Saturday, 17 April 2021

Heidi's Hugo Foolishness 2021 - An Introduction

 A few days ago - possibly on April 13th? I'm not entirely certain - the Hugo ballot for 2021 was announced. I've been voting and nominating for the Hugos since either 2015 or 2016, and if last year hadn't been one ginormous global trashfire, I would have been at my first ever WorldCon last year in Wellington, NZ. (Oh well, I'm not bitter, she says, grumpily.) I kind of hadn't been planning on getting a supporting membership for this year's Worldcon, DisConIII, which is what provides the right to vote - but then the ballot came out, and (in my opinion) it's a good ballot. With the exception of a few items that I have no plan to read (for reasons I may get to later - or may not), a lot of the fiction finalists are books/stories that I had already planned to read someday, some of which I already own, others of which I'm just waiting to get from the library when I have the reading time. Also this year, WorldCon is in December rather than its usual July/August timing, which means that there's a lot more reading time than there usually is. 

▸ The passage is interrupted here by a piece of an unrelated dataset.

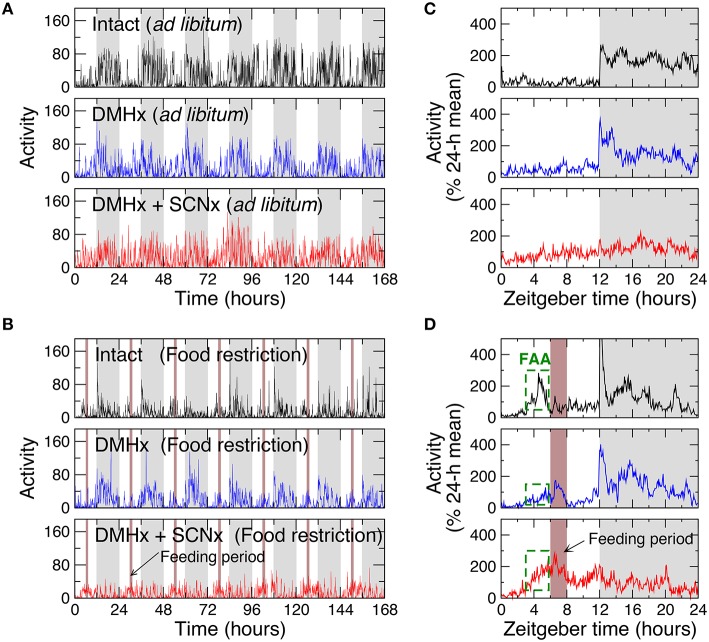
Representative locomotor activity recordings and their averaged daily profiles of rats under 12 h:12 h light-dark cycles. (A) Recordings of an intact rat, a rat with the lesion of DMH (DMHx rat), and the same DMH-lesion rat after an additional lesion of the SCN with ad libitum food access. Gray (white) bars indicate the dark (light) periods of the light-dark cycle. (B) Recordings of an intact rat and a DMHx rat (the same as in A) before and after the SCN lesion with restricted food availability. Food was available daily for 2 h at 6–7 h after light on in each cycle (brown bars). (C) The averaged 24-h activity waveforms of the recordings in (A). (D) The averaged 24-h waveforms of the recordings in (B). To obtain the 24-h activity patterns, data were first normalized by daily means and then averaged across different days. The increased activity levels 3 h before the feeding period (green dashed boxes) indicate food-anticipatory activity (FAA).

And then I discovered that the vast majority of the short stories and novelettes are available online, and all of the novellas and novels and Lodestar (YA, Not a Hugo) nominees are available via my local library, and a grand piece of foolishness was born.

I'm going to try to actually do all my Hugo reading this year. 

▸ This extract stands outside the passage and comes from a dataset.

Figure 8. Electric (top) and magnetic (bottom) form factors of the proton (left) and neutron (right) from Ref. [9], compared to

There are five main fiction categories that I'm looking at: Short Story, Novelette, Novella, Novel and Lodestar*. There is also the series category, but that involves way more reading than I have time for, as I have other reading goals for the year that do not revolve around SFF! As a supporting member I will eventually have access to the Hugo Packet, which may include full versions of the various stories and books, or may include excerpts, as determined by individual publishers, but as I said, I actually already have access to a surprising amount of the material. (Seriously - I was stunned to find every novella, novel and Lodestar* nominee was available. Someone in the Libraries Victoria consortium knows their stuff!)

Each of those five categories has six nominees, so we're talking 30 items, total. Of course, said 30 items are not all of similar lengths! I've finished the short story nominees already (more whereof in the next post) but of course each of the Big Four categories get progressively longer, and then the Lodestars* are not all short books, either.

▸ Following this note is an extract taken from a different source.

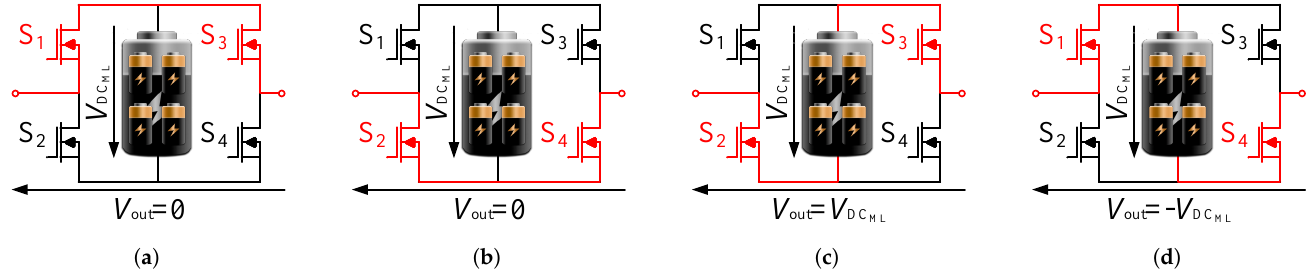
Figure 2. Valid switching combinations of each individual H-bridge converter. In ( a , b ) the battery module is bypassed. In ( c , d ) the battery module is inserted in forward and reverse direction, respectively.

That said, I'm not going to be reading all 30 items. Looking at my spreadsheet (yes, I have one) I currently have two items marked as "Will not read", and three as "Not sure", although one of those is about to get shifted back to neutral which is, essentially, "at least give it a go". I have a tracking category for "Abandoned" as there will be some, I'm sure, that are simply not to my taste, and while you can persevere with a short story (and I did so in at least one case), life's too short to do that with a novel you know you don't want to read.

However even with exceptions that's still at least 25 items, of varying lengths, to be read between now and the closing date for voting, which is 19 November, US time. Thankfully, I've already finished six.

I'm also scrapbooking this project, and posting mini-reviews to my Instagram account, should you be interested. I'm very bad at writing reviews, so mini ones are basically the best I'm ever going to manage. I'm also counting everything - including the short stories - as "books" for the purpose of my yearly reading goal, which I think I'm going to have to increase as a result of this project.

So, wish me luck, should anyone actually be reading this screed. My intention is to post wrapups of each category when complete, and you can expect my wrapup of the short stories fairly soon.

* The Lodestar Award is not an official Hugo Award, but is administrated by the Hugo Administrators, appears on the same ballot, and is announced at the same awards ceremony.